The result of this study encourages doing interventional study in order to enhance primary Caregiver’s QOL. Future studies need to identify patients and caregivers who are at higher risk for poorer outcomes, so that interventions can be targeted to them. Although all caregivers should be provided with basic caregiving information as part of comprehensive cancer care program, every effort should be made to identify those families at greater risk who are likely to benefit from additional intervention. Future studies with larger samples would provide greater insights on the complexity of the interrelationships among factors affecting quality of life and health of family caregivers. In addition, longitudinal studies would also further our understanding of family caregivers’ situations at different time points. The researchers could also compare family caregiver’s burden in taking care of patients that had more ADL dependencyin order to further explore the relationship between patients’ ADL dependency and the family caregiver’s burden. Meanwhile, future research should take into consideration the length of care-giving experience. Also there is a need for well-funded, multi-sites studies to obtain large samples of patients and caregivers in a reasonable amount of time with a greater ability to generalize findings. Conducting intervention studies with Patients with cancer and their family caregivers is challenging and requires the support of clinicians, who can inform potential participants about available studies and encourage them to participate. These studies also need to be integrated into clinical care to determine how effectively they can be implemented in practice settings. Future research needs to further explore the concepts related to negative and positive outcomes of caregiving. Expanding the understanding of caregiving’s impact and related factors in cancer caregiver populations would enable nurses to develop innovative interventions to decrease negative outcomes and improve positive outcomes of caregiving for patients with cancer.

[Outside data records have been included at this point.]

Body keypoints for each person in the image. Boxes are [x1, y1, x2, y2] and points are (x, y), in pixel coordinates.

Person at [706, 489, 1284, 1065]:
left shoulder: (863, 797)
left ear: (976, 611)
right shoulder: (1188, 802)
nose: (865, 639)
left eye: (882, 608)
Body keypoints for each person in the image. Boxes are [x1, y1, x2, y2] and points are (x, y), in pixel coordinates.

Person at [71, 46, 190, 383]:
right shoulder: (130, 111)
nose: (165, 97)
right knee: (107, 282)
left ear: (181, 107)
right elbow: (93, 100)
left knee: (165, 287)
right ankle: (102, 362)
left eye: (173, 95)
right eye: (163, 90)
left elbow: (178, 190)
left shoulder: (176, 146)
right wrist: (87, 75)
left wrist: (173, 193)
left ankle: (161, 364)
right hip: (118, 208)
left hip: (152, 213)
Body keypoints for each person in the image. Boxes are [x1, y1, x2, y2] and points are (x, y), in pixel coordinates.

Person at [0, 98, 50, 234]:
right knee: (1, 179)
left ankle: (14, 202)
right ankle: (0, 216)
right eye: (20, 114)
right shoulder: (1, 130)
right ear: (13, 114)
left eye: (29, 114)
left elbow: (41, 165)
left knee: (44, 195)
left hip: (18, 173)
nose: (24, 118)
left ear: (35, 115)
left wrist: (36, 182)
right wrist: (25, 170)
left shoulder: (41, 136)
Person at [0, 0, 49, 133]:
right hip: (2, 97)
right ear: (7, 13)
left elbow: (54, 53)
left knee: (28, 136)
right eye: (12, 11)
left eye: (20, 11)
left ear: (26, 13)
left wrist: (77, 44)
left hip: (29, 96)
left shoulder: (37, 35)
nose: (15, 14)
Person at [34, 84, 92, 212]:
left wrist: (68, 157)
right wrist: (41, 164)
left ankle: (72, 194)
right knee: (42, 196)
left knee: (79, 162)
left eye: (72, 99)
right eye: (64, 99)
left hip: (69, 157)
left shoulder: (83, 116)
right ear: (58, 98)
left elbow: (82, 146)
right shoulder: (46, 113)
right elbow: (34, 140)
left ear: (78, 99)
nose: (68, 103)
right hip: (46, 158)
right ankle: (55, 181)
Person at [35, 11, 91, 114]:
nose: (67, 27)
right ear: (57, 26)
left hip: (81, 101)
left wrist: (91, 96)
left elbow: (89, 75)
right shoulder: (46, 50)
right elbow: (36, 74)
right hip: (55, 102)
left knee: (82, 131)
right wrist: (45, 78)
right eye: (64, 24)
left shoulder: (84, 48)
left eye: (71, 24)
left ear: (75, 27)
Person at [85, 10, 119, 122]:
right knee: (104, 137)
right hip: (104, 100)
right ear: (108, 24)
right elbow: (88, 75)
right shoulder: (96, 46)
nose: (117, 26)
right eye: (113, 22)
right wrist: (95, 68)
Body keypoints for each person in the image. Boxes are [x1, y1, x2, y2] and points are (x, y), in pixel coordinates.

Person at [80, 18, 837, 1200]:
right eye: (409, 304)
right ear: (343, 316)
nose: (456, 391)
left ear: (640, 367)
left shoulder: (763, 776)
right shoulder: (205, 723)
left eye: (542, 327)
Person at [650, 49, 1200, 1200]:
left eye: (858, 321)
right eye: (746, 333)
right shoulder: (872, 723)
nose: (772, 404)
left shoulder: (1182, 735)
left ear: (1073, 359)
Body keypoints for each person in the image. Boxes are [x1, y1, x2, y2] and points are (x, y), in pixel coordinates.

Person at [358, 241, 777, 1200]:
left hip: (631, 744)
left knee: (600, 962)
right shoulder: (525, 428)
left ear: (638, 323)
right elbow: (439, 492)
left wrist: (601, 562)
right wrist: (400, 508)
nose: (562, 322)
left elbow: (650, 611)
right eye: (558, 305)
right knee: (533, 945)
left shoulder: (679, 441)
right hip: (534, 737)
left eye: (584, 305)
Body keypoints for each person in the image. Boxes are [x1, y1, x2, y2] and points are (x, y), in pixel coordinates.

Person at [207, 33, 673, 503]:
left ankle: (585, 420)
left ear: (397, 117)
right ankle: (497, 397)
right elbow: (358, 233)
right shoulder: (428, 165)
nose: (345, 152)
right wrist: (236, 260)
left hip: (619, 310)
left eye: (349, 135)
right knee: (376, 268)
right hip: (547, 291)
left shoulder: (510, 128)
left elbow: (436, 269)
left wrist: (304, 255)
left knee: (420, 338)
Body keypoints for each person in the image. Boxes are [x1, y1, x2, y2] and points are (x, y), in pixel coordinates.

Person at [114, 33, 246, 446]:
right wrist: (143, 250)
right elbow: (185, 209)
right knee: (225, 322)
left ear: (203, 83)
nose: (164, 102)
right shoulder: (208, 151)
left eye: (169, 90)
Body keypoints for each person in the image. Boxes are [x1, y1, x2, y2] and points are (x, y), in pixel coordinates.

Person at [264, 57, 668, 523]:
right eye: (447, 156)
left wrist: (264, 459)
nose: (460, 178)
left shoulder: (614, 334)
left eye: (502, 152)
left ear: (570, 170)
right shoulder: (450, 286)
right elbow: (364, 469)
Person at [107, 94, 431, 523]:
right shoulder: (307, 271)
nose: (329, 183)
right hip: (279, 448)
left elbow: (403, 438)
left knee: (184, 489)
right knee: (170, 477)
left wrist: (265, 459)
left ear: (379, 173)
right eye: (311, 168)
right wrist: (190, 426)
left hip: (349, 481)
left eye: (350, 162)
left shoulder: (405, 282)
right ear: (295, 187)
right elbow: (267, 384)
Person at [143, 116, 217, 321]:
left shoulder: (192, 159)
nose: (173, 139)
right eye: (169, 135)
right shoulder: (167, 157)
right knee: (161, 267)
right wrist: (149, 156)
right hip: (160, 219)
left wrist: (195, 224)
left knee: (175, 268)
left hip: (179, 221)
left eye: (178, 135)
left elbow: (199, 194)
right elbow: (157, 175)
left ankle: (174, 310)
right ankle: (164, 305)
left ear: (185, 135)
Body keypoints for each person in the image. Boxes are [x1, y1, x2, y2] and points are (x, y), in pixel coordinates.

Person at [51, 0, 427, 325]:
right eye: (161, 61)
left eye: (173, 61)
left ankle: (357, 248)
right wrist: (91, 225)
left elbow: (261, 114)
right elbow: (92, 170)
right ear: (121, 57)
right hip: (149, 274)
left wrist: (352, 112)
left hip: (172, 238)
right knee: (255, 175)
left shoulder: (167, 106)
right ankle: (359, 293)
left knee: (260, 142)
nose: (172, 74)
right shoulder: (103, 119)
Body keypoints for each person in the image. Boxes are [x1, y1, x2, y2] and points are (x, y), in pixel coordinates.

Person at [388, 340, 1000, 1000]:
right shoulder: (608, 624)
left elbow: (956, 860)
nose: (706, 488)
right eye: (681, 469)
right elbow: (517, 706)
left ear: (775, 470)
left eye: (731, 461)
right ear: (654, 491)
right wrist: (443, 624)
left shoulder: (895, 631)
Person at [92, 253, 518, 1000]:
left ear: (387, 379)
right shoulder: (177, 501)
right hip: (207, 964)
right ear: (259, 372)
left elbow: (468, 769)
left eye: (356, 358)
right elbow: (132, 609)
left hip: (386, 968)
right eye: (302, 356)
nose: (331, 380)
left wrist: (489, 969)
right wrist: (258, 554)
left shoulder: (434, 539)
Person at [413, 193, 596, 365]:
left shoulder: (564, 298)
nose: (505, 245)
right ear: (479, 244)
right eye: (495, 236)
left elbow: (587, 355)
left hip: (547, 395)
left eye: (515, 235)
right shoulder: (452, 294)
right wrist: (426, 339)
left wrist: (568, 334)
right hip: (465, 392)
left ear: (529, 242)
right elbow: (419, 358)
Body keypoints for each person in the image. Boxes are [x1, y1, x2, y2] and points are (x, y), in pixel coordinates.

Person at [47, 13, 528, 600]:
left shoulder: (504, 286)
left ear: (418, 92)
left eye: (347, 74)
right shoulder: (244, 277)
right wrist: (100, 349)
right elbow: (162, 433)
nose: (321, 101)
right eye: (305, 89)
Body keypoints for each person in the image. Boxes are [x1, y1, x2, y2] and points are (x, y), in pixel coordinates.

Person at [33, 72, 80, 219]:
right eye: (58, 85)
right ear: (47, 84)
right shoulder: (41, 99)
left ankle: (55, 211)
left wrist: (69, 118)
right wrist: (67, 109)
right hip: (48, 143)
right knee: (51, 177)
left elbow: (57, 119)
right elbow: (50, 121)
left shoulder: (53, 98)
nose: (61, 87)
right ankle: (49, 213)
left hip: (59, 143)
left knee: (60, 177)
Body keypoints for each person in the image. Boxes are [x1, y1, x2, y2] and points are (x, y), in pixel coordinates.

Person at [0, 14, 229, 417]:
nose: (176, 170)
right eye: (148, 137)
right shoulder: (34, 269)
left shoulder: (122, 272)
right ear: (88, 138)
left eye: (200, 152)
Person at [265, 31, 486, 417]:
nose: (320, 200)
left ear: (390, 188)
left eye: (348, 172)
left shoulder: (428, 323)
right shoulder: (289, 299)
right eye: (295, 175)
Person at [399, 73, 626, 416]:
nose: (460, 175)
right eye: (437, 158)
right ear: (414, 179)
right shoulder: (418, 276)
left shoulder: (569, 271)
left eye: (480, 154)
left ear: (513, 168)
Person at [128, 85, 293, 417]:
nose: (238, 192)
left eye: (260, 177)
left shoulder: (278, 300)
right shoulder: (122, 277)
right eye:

The current study emphasized that quality of life evaluation is fundamental elements process of providing high quality of care. As a result, nursing education curriculum should therefore be enhanced to develop curriculum about the importance of performing quality of life assessment (QOLA) for caregiver of patients with cancer and implementing appropriate interventions accordingly. With regard to patient and family education, given the poor QOL of caregiver’s experience, this study highlights the need for nurse-caregiver communication and education. There is a critical need to develop and implement interventions to support the caregiving role for caregivers of patients with cancer. Most importantly, healthcare professionals, including oncology nurses, need to ensure that caregivers receive the appropriate resources and support to care for their loved ones at home.